Barrie resident Katrina Doucet is set to host a book launch on Aug. 6 at Rivendell Books — located in the Wellington Street Plaza  for her children’s book titled Gabe’s Christmas Wish, which she describes as a story about a young boy’s grief following the death of his parents. 

“He makes a wish and that wish leads him on a journey of going through all of the stages of grief, but more in a magical, kid way. He learns to be strong,” she told BarrieToday. “It’s not easy for kids, but I wanted to make it so that kids could learn different ways to deal with (grief) in a special way.”

In the story, Gabe comforts himself by holding the last cherished gift his parents gave him: a snow globe. Looking out the window, the boy sees a reindeer just like the one in his snow globe, which begins to glow. Gabe closes his eyes, making a wish to see his parents again. When he opens them, he finds himself magically transported inside the snow globe, along with the reindeer.

Together, the pair fly to the North Pole, where Gabe is shown around the vibrant village by friendly elves. All of that Christmas spirit, however, makes the young boy feel even more sad about the loss of his parents. Comet the reindeer then brings him to a sparkling and magical pond, where Gabe looks at his watery reflection and releases a cascade of emotions: sadness, longing, and anger. 

Doucet says she initially came up with the concept for the story while living in Sudbury, but the final iteration of Gabe’s journey only came together within the last year. 

“I wrote it the way I wanted it, but changed the whole story. It was originally just supposed to be about a boy who saw a reindeer in a window and more of an abstract story,” she said, adding she then decided she wanted it to be geared more toward children. “It was too long… but it was always about a boy named Gabe and Comet.
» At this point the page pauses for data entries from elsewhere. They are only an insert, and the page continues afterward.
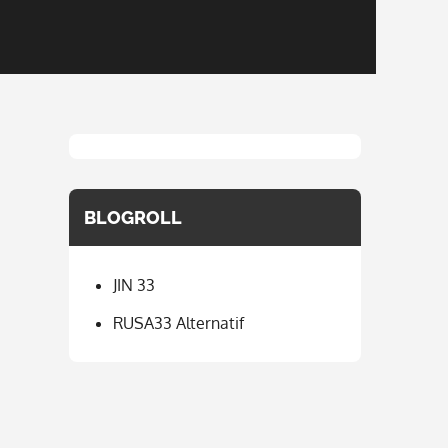
BLOGROLL
JIN 33
RUSA33 Alternatif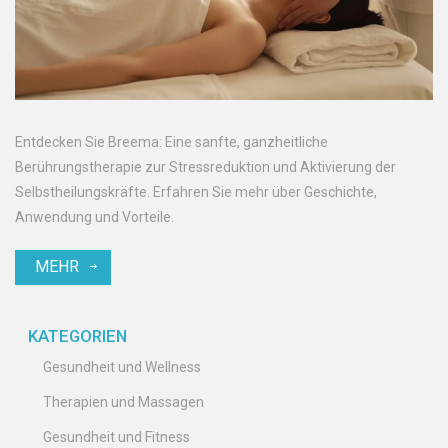
Entdecken Sie Breema: Eine sanfte, ganzheitliche
Berührungstherapie zur Stressreduktion und Aktivierung der
Selbstheilungskräfte. Erfahren Sie mehr über Geschichte,
Anwendung und Vorteile.
MEHR
KATEGORIEN
Gesundheit und Wellness
Therapien und Massagen
Gesundheit und Fitness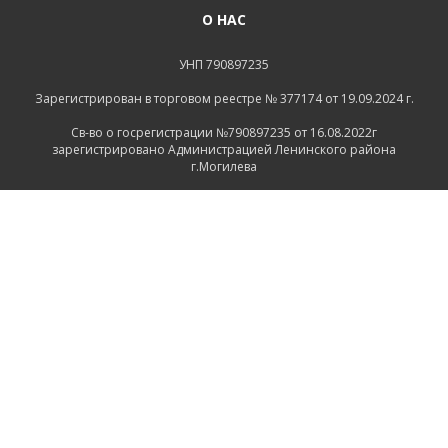
О НАС
УНП 790897235
Зарегистрирован в торговом реестре № 377174 от 19.09.2024 г.
Св-во о госрегистрации №790897235 от 16.08.2022г
зарегистрировано Администрацией Ленинского района
г.Могилева
ИНФОРМАЦИЯ
Контакты
Доставка и оплата
Политика конфиденциальности
Обработка персональных данных
Инфо
Ремонт
СВЯЗАТЬСЯ С НАМИ
Беларусь, Могилёв, Тимирязевская улица, 11
+375 222 600555
+375 29 1118639
+375 29 7456258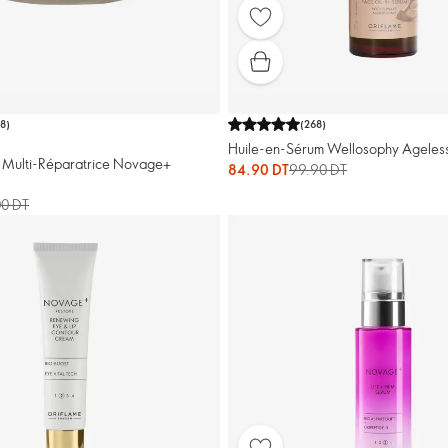
48
)
(
268
)
Huile-en-Sérum Wellosophy Ageless 
 Multi-Réparatrice Novage+
84.90 DT
99.90 DT
00 DT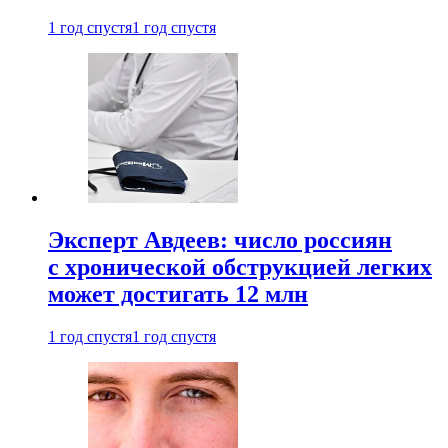
1 год спустя
1 год спустя
Эксперт Авдеев: число россиян
с хронической обструкцией легких
может достигать 12 млн
1 год спустя
1 год спустя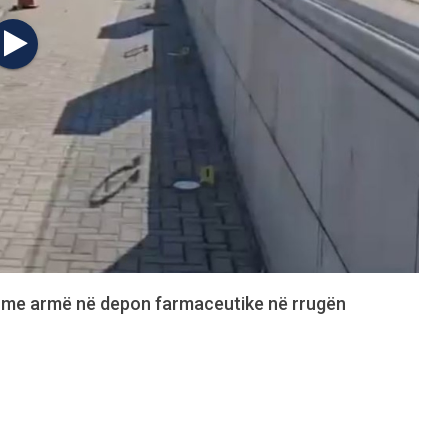
at me armë në depon farmaceutike në rrugën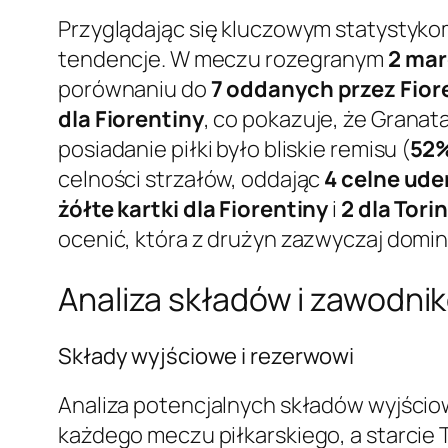
Przyglądając się kluczowym statystyko
tendencje. W meczu rozegranym
2 mar
porównaniu do
7 oddanych przez Fior
dla Fiorentiny
, co pokazuje, że Granat
posiadanie piłki było bliskie remisu (
52%
celności strzałów, oddając
4 celne ude
żółte kartki dla Fiorentiny
i
2 dla Tori
ocenić, która z drużyn zazwyczaj domin
Analiza składów i zawodni
Składy wyjściowe i rezerwowi
Analiza potencjalnych składów wyjści
każdego meczu piłkarskiego, a starcie T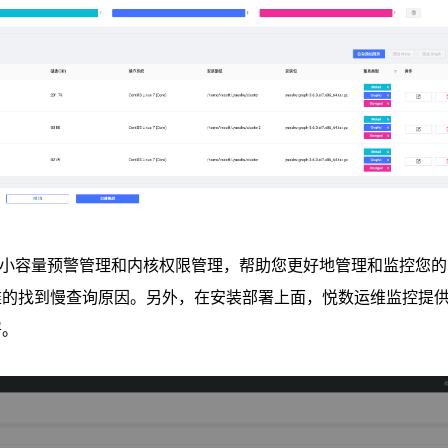
间大小容量预警管理和内核权限管理，帮助您更好地管理和监控您
准的找到慢查询原因。另外，在安装部署上面，悦数运维监控提
署。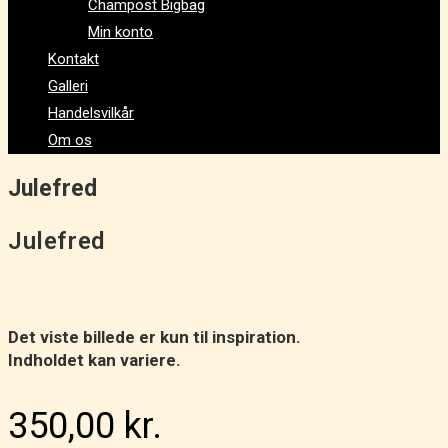
Champost Bigbag
Min konto
Kontakt
Galleri
Handelsvilkår
Om os
Julefred
Julefred
Det viste billede er kun til inspiration.
Indholdet kan variere.
350,00
kr.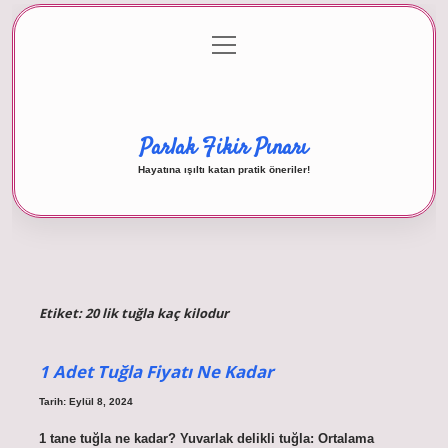
menüyü
Anasayfa
Gizlilik Politikası
Yasal Uyarı
aç
Hakkımızda
Parlak Fikir Pınarı
Hayatına ışıltı katan pratik öneriler!
Etiket:
20 lik tuğla kaç kilodur
1 Adet Tuğla Fiyatı Ne Kadar
Tarih: Eylül 8, 2024
1 tane tuğla ne kadar? Yuvarlak delikli tuğla: Ortalama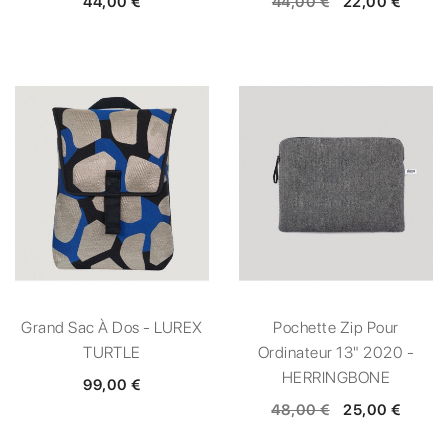
44,00 €
44,00 €
22,00 €
Grand Sac À Dos - LUREX
Pochette Zip Pour
TURTLE
Ordinateur 13" 2020 -
HERRINGBONE
99,00 €
48,00 €
25,00 €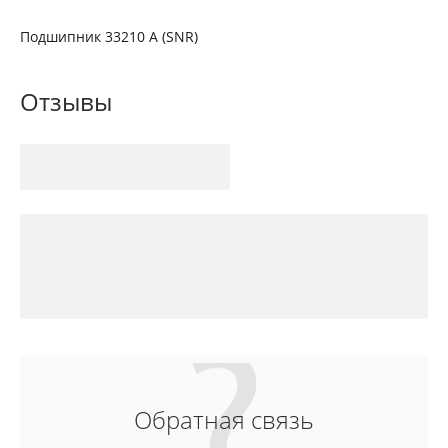
Подшипник 33210 А (SNR)
Отзывы
Обратная связь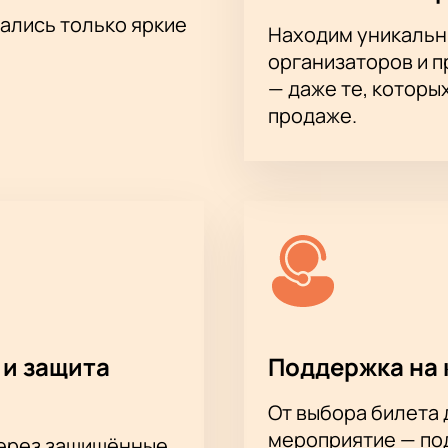
тались только яркие
Находим уникальн
организаторов и 
— даже те, которы
продаже.
 и защита
Поддержка на 
От выбора билета 
мероприятие — под
через защищённые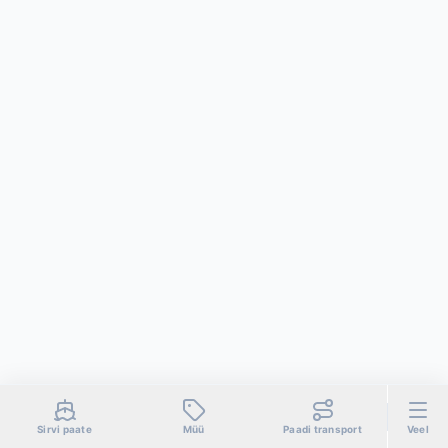
Sirvi paate
Müü
Paadi transport
Veel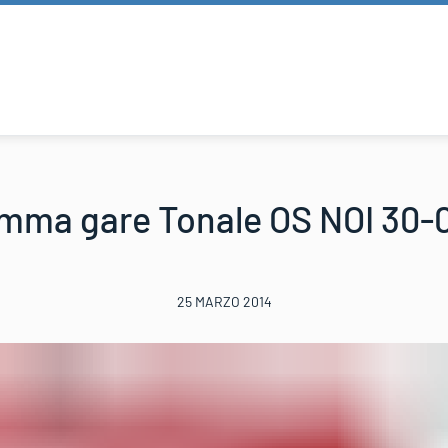
mma gare Tonale OS NOI 30-
25 MARZO 2014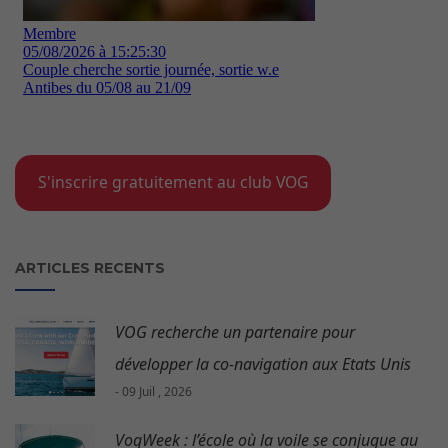
S'inscrire gratuitement au club VOG
ARTICLES RECENTS
VOG recherche un partenaire pour
développer la co-navigation aux Etats Unis
- 09 Juil , 2026
VogWeek : l’école où la voile se conjugue au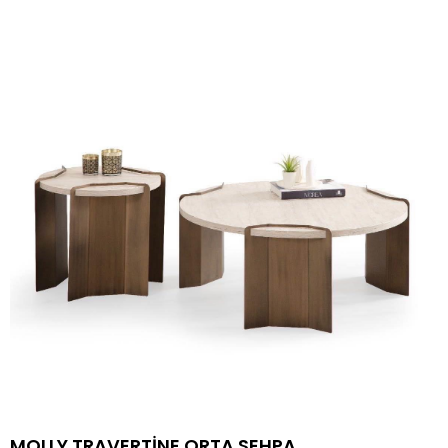
MOLLY TRAVERTİNE ORTA SEHPA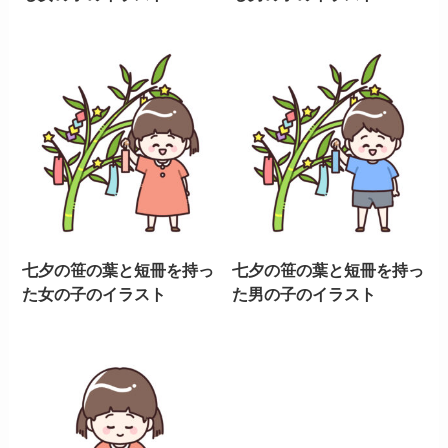
七夕の笹の葉と短冊を持っ
七夕の笹の葉と短冊を持っ
た女の子のイラスト
た男の子のイラスト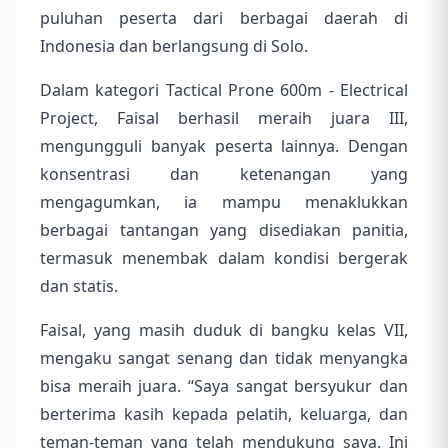
puluhan peserta dari berbagai daerah di
Indonesia dan berlangsung di Solo.
Dalam kategori Tactical Prone 600m - Electrical
Project, Faisal berhasil meraih juara III,
mengungguli banyak peserta lainnya. Dengan
konsentrasi dan ketenangan yang
mengagumkan, ia mampu menaklukkan
berbagai tantangan yang disediakan panitia,
termasuk menembak dalam kondisi bergerak
dan statis.
Faisal, yang masih duduk di bangku kelas VII,
mengaku sangat senang dan tidak menyangka
bisa meraih juara. “Saya sangat bersyukur dan
berterima kasih kepada pelatih, keluarga, dan
teman-teman yang telah mendukung saya. Ini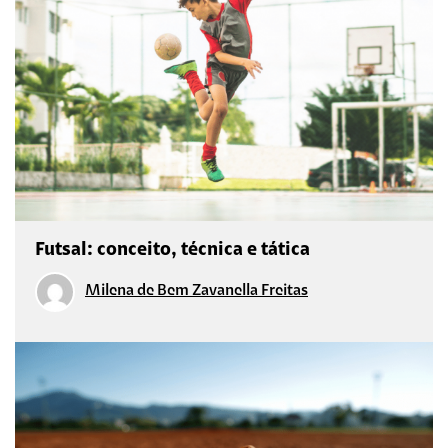
Futsal: conceito, técnica e tática
Milena de Bem Zavanella Freitas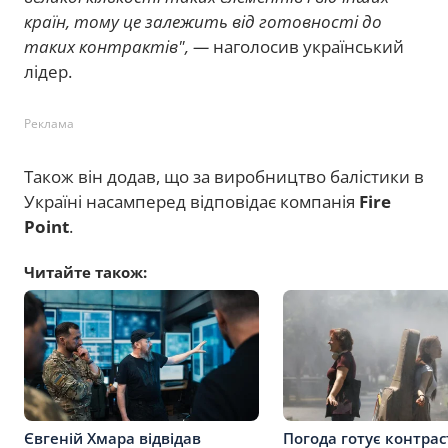
країн, тому це залежить від готовності до
таких контрактів", —
наголосив український
лідер.
Реклама
Також він додав, що за виробництво балістики в
Україні насамперед відповідає компанія
Fire
Point
.
Читайте також:
Євгеній Хмара відвідав
Погода готує контрас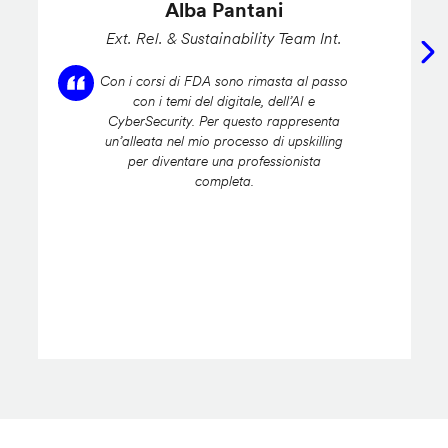
Alba Pantani
Ext. Rel. & Sustainability Team Int.
Con i corsi di FDA sono rimasta al passo
con i temi del digitale, dell’AI e
CyberSecurity. Per questo rappresenta
un’alleata nel mio processo di upskilling
per diventare una professionista
completa.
Those were the two things that never disappeared, and then I condensed it to 1,000 words.”

Doucet says she hopes the story will help children find a positive way to deal with their own grief.

“I just know everyone goes through it. I wasn’t sure if it (grief) was talked about a lot, especially in kids' books, so I wanted to find a way to do something that had a purpose. I didn’t just want to write a book. I wanted to write a book that could be relatable," she said. 

Seeing her words come to life in the the beautiful and “dreamlike” art of Canadian illustrator Natasha Pelley-Smith makes her feel especially proud, Doucet added. 

“I think I created something that kids can take with them as another tool to get through their individual lives. I look at books as a resource and a tool and something to remember  a special gift,” she said, adding the pictures perfectly captured how she saw the story in her own imagination. “I wanted it to be something like The Polar Express… and she did that perfectly.”